JuiceFS only sets the object storage API access key when creating a file system, and the relevant information will be written into the metadata engine. After created, there is no need to repeatedly provide the object storage url, access key and other information.

Summary

S3QL adopts the storage structure of object storage + SQLite, and storing the data in blocks can not only improve the read and write efficiency of the file, but also reduce the resource overhead when the file is modified. The advanced features such as snapshots, data deduplication, and data retention, as well as the default data compression and data encryption, making S3QL very suitable for individuals to store files in cloud storage at a lower cost and more securely.

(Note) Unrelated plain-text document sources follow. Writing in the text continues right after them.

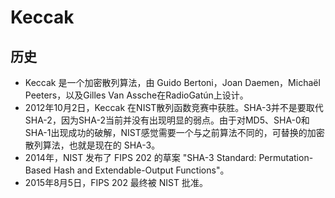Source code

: # Keccak

## 历史
 - Keccak 是一个加密散列算法，由 Guido Bertoni，Joan Daemen，Michaël Peeters，以及Gilles Van Assche在RadioGatún上设计。
 - 2012年10月2日，Keccak 在NIST散列函数竞赛中获胜。SHA-3并不是要取代SHA-2，因为SHA-2当前并没有出现明显的弱点。由于对MD5、SHA-0和SHA-1出现成功的破解，NIST感觉需要一个与之前算法不同的，可替换的加密散列算法，也就是现在的 SHA-3。
 - 2014年，NIST 发布了 FIPS 202 的草案 "SHA-3 Standard: Permutation-Based Hash and Extendable-Output Functions"。
 - 2015年8月5日，FIPS 202 最终被 NIST 批准。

JuiceFS supports object storage, HDFS, WebDAV, and local disks as data storage engines, and supports popular databases such as Redis, TiKV, MySQL, MariaDB, PostgreSQL, and SQLite as metadata storage engines. It provides a standard POSIX file system interface through FUSE, and a Java API, which can directly replace HDFS to provide storage for Hadoop. At the same time, it also provides Kubernetes CSI Driver, which can be used as the storage layer of Kubernetes for data persistent storage. JucieFS is a file system designed for enterprise-level distributed data storage scenarios. It is widely used in various scenarios such as big data analysis, machine learning, container shared storage, data sharing, and backup.